Task input
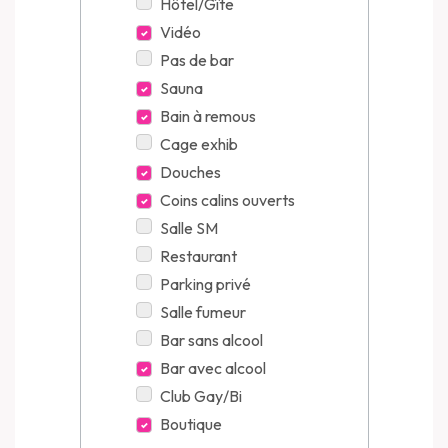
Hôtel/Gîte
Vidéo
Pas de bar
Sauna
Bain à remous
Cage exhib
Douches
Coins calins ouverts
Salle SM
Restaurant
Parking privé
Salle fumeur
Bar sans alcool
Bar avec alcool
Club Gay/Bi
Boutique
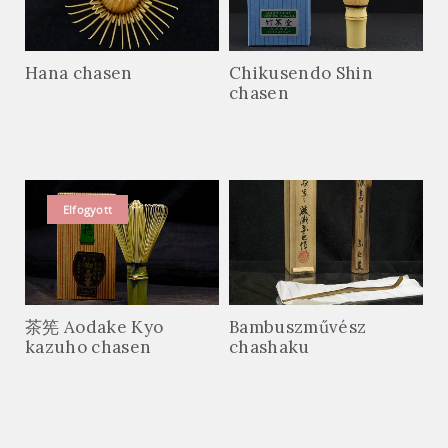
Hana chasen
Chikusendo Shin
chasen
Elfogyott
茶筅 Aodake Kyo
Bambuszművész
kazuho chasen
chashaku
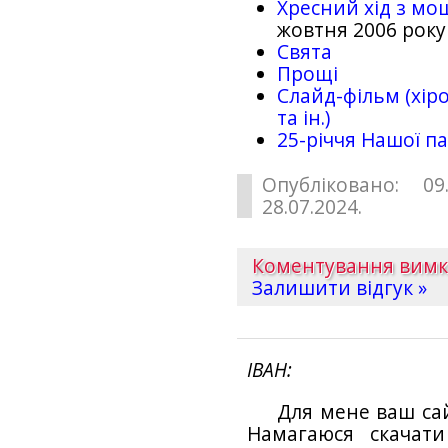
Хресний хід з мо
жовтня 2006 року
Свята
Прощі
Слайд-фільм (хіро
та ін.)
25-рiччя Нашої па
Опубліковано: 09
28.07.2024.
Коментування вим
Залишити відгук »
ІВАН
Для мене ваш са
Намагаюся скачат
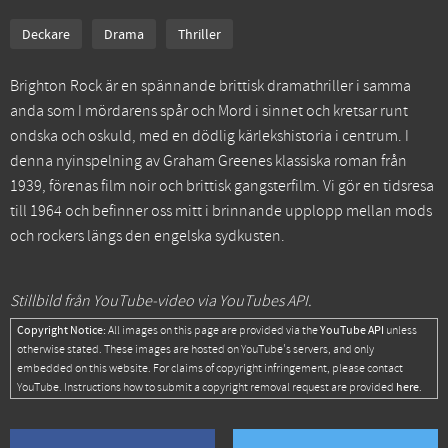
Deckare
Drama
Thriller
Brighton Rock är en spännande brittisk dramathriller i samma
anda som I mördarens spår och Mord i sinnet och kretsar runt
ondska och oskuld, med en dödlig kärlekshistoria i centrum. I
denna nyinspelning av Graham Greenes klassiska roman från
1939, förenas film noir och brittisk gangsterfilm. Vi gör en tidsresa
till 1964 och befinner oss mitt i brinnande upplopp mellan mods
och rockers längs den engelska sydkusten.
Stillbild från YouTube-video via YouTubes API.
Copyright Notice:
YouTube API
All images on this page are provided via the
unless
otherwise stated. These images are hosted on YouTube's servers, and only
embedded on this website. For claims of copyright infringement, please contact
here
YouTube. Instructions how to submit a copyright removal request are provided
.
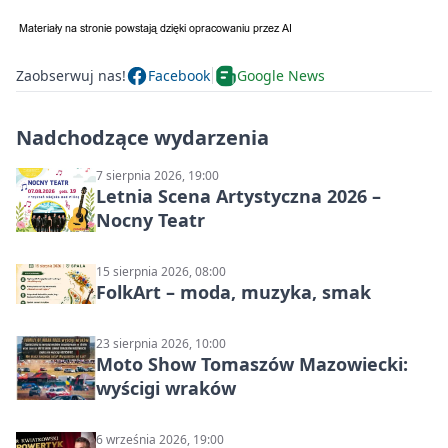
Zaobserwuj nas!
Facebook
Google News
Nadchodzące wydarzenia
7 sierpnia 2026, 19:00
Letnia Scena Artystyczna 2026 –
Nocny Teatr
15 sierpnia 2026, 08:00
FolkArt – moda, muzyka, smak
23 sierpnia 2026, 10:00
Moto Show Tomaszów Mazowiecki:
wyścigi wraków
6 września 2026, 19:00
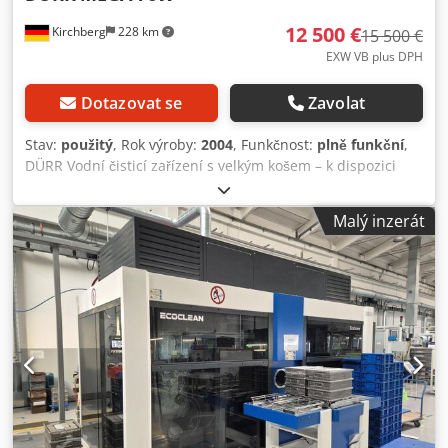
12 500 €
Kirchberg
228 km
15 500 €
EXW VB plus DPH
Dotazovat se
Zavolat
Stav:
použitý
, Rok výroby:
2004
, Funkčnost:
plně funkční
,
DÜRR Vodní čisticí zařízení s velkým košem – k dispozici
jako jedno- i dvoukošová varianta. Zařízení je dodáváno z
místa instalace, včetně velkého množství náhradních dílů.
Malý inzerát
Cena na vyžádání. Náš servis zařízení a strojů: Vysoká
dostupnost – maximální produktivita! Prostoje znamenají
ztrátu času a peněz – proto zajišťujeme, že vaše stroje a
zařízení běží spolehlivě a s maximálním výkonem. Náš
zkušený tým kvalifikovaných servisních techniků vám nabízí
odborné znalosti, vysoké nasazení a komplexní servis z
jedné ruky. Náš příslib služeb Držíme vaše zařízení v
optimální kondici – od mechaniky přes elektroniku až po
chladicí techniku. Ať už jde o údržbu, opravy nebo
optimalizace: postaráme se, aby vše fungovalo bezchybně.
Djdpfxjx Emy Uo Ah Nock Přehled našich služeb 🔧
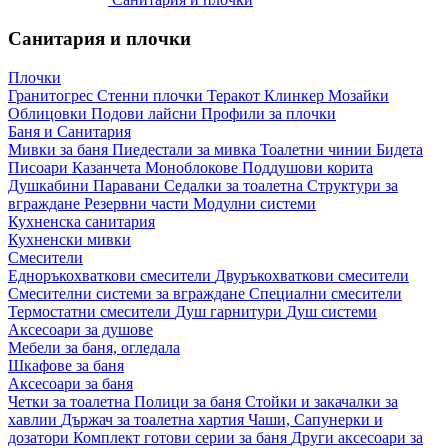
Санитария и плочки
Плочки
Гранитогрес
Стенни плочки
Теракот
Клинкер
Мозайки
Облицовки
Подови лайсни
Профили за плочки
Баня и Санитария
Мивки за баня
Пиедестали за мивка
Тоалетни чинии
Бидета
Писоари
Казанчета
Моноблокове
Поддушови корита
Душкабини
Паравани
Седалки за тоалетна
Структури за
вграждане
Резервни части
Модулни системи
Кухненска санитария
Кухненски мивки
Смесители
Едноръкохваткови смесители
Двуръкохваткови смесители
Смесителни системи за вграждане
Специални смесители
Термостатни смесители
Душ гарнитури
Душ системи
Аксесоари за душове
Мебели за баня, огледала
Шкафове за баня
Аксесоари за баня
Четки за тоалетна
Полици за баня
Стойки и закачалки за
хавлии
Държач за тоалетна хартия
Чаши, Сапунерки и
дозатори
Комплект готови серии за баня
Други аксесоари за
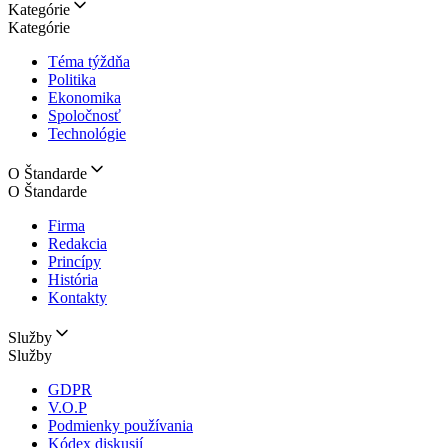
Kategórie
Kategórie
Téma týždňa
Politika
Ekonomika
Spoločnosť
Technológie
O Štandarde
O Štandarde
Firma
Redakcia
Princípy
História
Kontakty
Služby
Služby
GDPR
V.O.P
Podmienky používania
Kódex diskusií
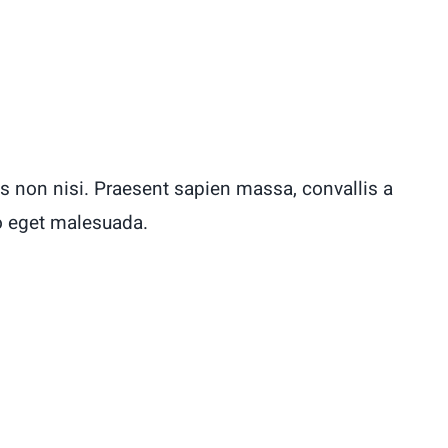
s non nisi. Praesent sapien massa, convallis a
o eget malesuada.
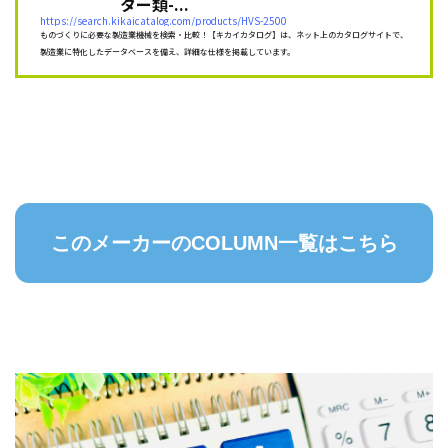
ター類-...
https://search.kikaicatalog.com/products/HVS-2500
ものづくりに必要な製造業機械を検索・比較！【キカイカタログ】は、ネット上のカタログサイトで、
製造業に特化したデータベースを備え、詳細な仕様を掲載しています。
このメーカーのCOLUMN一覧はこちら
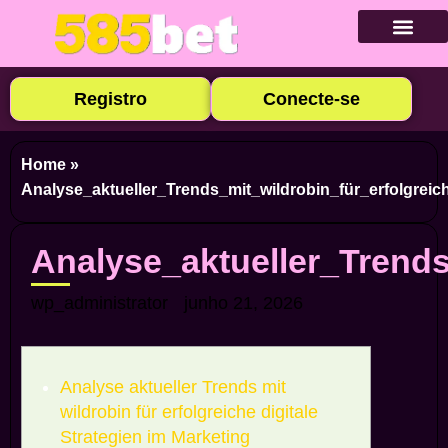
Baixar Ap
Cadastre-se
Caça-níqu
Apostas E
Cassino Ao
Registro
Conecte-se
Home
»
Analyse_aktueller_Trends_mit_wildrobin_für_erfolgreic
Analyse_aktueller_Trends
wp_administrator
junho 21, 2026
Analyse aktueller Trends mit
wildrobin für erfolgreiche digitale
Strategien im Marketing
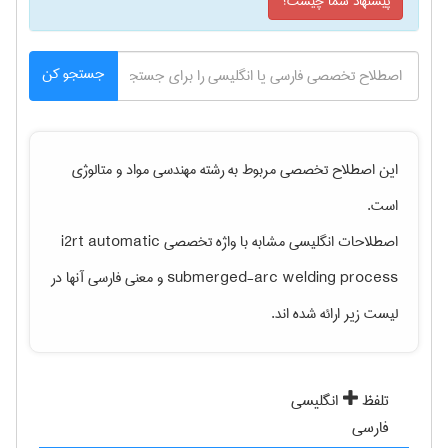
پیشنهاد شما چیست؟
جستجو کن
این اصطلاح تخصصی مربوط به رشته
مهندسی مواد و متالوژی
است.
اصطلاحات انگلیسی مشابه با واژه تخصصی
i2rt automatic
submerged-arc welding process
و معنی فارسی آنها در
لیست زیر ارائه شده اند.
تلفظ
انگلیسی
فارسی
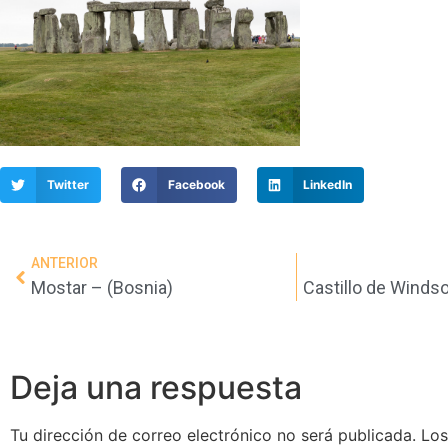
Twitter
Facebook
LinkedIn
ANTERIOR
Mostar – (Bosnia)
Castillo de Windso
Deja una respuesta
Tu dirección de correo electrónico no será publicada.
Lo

Your assignment
From the records given above, copy all lines containing "вграждане".

Answer for the task
вграждане
Смесителни системи за вграждане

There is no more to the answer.